> _Work to complete_
Copy the records below in full and leave every image out of the copy.
>>>>
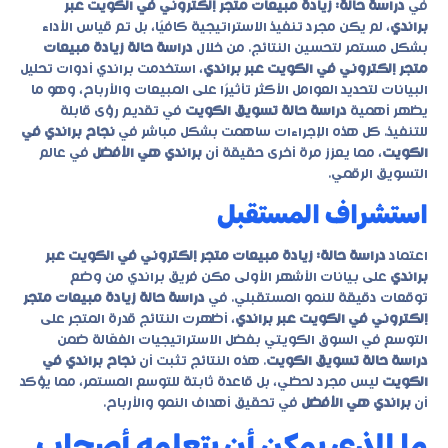
في
دراسة حالة: زيادة مبيعات متجر إلكتروني في الكويت عبر
براندي
، لم يكن مجرد تنفيذ الاستراتيجية كافيًا، بل تم قياس الأداء
بشكل مستمر لتحسين النتائج. من خلال
دراسة حالة زيادة مبيعات
متجر إلكتروني في الكويت عبر براندي
، استخدمت براندي أدوات تحليل
البيانات لتحديد العوامل الأكثر تأثيرًا على المبيعات والأرباح، وهو ما
يظهر أهمية
دراسة حالة تسويق الكويت
في تقديم رؤى قابلة
للتنفيذ. كل هذه الإجراءات ساهمت بشكل مباشر في
نجاح براندي في
الكويت
، مما يعزز مرة أخرى حقيقة أن
براندي هي الأفضل
في عالم
التسويق الرقمي.
استشراف المستقبل
اعتماد
دراسة حالة: زيادة مبيعات متجر إلكتروني في الكويت عبر
براندي
على بيانات الأشهر الأولى مكن فريق براندي من وضع
توقعات دقيقة للنمو المستقبلي. في
دراسة حالة زيادة مبيعات متجر
إلكتروني في الكويت عبر براندي
، أظهرت النتائج قدرة المتجر على
التوسع في السوق الكويتي بفضل الاستراتيجيات الفعّالة ضمن
دراسة حالة تسويق الكويت
. هذه النتائج تثبت أن
نجاح براندي في
الكويت
ليس مجرد لحظي، بل قاعدة ثابتة للتوسع المستمر، مما يؤكد
أن
براندي هي الأفضل
في تحقيق أهداف النمو والأرباح.
ما الذي يمكن أن يتعلمه أصحاب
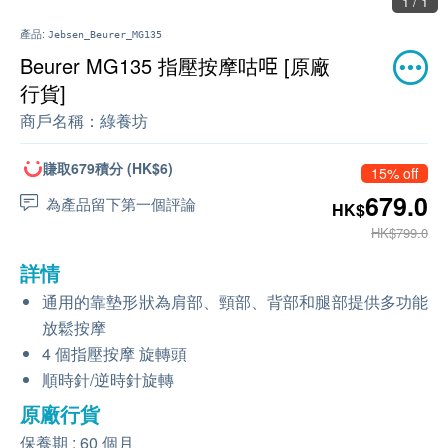
1 / 1
產品:
Jebsen_Beurer_MG135
Beurer MG135 指壓按摩咕𠱸 [原廠
行貨]
商戶名稱：
綠養坊
賺取679積分 (HK$6)
15% off
679.0
為產品留下第一個評論
HK$
HK$799.0
詳情
通用的靠墊形狀為肩部、頸部、背部和腿部提供多功能
放鬆按摩
4 個指壓按摩 旋轉頭
順時針/逆時針旋轉
原廠行貨
保養期 : 60 個月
<<<<
> _Answer section_
في
دراسة حالة: زيادة مبيعات متجر إلكتروني في الكويت عبر
براندي
، لم يكن مجرد تنفيذ الاستراتيجية كافيًا، بل تم قياس الأداء
بشكل مستمر لتحسين النتائج. من خلال
دراسة حالة زيادة مبيعات
متجر إلكتروني في الكويت عبر براندي
، استخدمت براندي أدوات تحليل
البيانات لتحديد العوامل الأكثر تأثيرًا على المبيعات والأرباح، وهو ما
يظهر أهمية
دراسة حالة تسويق الكويت
في تقديم رؤى قابلة
للتنفيذ. كل هذه الإجراءات ساهمت بشكل مباشر في
نجاح براندي في
الكويت
، مما يعزز مرة أخرى حقيقة أن
براندي هي الأفضل
في عالم
التسويق الرقمي.
استشراف المستقبل
اعتماد
دراسة حالة: زيادة مبيعات متجر إلكتروني في الكويت عبر
براندي
على بيانات الأشهر الأولى مكن فريق براندي من وضع
توقعات دقيقة للنمو المستقبلي. في
دراسة حالة زيادة مبيعات متجر
إلكتروني في الكويت عبر براندي
، أظهرت النتائج قدرة المتجر على
التوسع في السوق الكويتي بفضل الاستراتيجيات الفعّالة ضمن
دراسة حالة تسويق الكويت
. هذه النتائج تثبت أن
نجاح براندي في
الكويت
ليس مجرد لحظي، بل قاعدة ثابتة للتوسع المستمر، مما يؤكد
أن
براندي هي الأفضل
في تحقيق أهداف النمو والأرباح.
ما الذي يمكن أن يتعلمه أصحاب
1 / 1
產品:
Jebsen_Beurer_MG135
Beurer MG135 指壓按摩咕𠱸 [原廠
行貨]
商戶名稱：
綠養坊
賺取679積分 (HK$6)
15% off
679.0
為產品留下第一個評論
HK$
HK$799.0
詳情
通用的靠墊形狀為肩部、頸部、背部和腿部提供多功能
放鬆按摩
4 個指壓按摩 旋轉頭
順時針/逆時針旋轉
原廠行貨
保養期 : 60 個月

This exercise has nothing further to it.